◆ Extract ◆
+ + + + +

The reasons why these three things are – in my opinion – mistaken as an application-layer-only concern are the following:

  • In order to handle a domain event, we must load and later save the affected aggregates. Because of this, the handler must also be part of the application layer. But crucially, not only. If we respect the idea behind a hexagonal architecture, then for each domain event handler residing in the application layer, there must be a corresponding one located in the domain layer. Even for the most trivial case where one domain event translates to exactly one command method invocation on some aggregate. This is probably omitted in many examples because it initially adds little value. But just imagine that later on, the translation will be based on some further business condition. Will we also just place that in the application layer handler? Remember: All of our domain logic should be in the domain layer.
    • A side note: Even if we respect this separation of concerns, we still have the choice of letting the domain event be handled by an aggregate itself or let it be translated into an aggregate command by a thin domain service. This choice however is based on an entirely different concern: Whether or not we want to couple aggregates more tightly. There is no right or wrong answer here. Some things just naturally are coupled more tightly while others might benefit from some extra indirection for increased flexibility.
  • In order to correctly implement a business process or saga, we have to take care of various application-specific concerns like message de-duplication, idempotency, retries, timeouts, logging etc. Although one might argue that the domain logic itself should be responsible for dealing with at least some of these aspects first-hand (see Vaughn Vernons excellent talk about modelling uncertainty). Remember, however, that the essence of the sequence of (allowed) steps/actions is entirely based on domain logic.

+ + + + +

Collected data
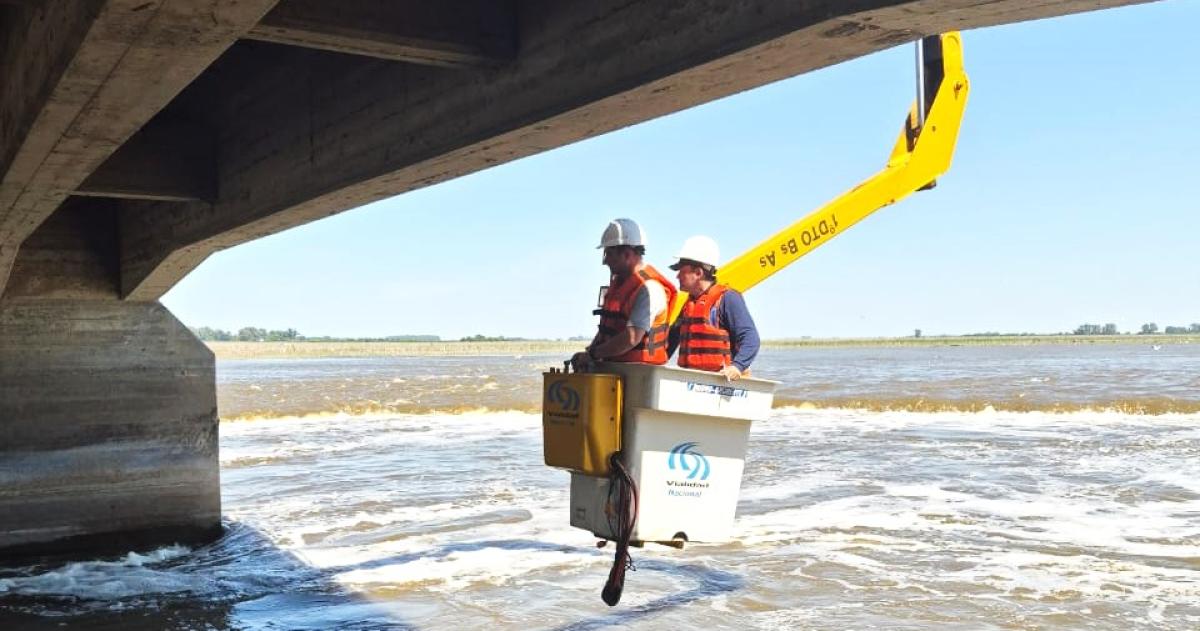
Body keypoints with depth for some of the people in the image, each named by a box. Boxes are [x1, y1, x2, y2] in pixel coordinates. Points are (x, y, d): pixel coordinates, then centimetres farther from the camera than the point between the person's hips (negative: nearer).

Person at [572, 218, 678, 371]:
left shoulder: (648, 288, -14)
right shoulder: (619, 282, 17)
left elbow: (631, 338, -23)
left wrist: (592, 354, -14)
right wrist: (589, 351, 6)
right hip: (614, 367, 8)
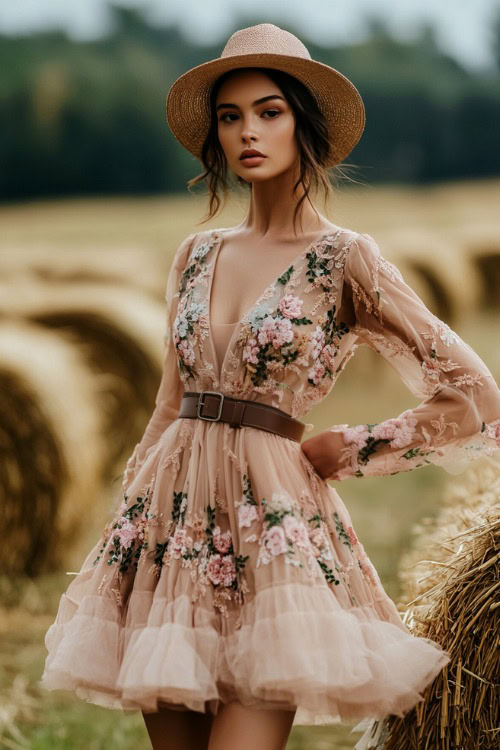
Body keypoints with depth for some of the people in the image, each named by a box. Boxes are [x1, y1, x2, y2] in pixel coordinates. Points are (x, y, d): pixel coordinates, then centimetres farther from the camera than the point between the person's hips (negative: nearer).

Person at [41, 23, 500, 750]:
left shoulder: (345, 260, -4)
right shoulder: (197, 254, 12)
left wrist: (349, 451, -2)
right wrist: (130, 510, 14)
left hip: (271, 522, -5)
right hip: (172, 513, 5)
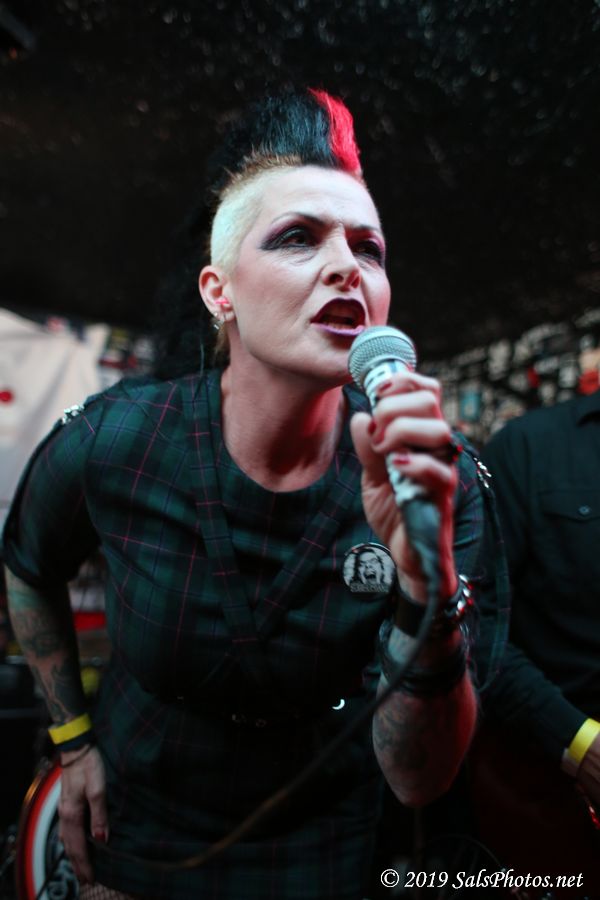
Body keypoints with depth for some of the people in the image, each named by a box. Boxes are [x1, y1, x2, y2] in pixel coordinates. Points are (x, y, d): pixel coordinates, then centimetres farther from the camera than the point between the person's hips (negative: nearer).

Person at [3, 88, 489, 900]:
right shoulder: (107, 445, -25)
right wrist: (74, 738, 1)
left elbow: (419, 781, -24)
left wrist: (427, 581, -40)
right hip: (129, 829, 1)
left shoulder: (436, 476, -25)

+ + + + +

◆ Exercise instructions ◆
In the extract on domain events, where should all domain logic be placed?

◆ Exercise response ◆
In the domain layer.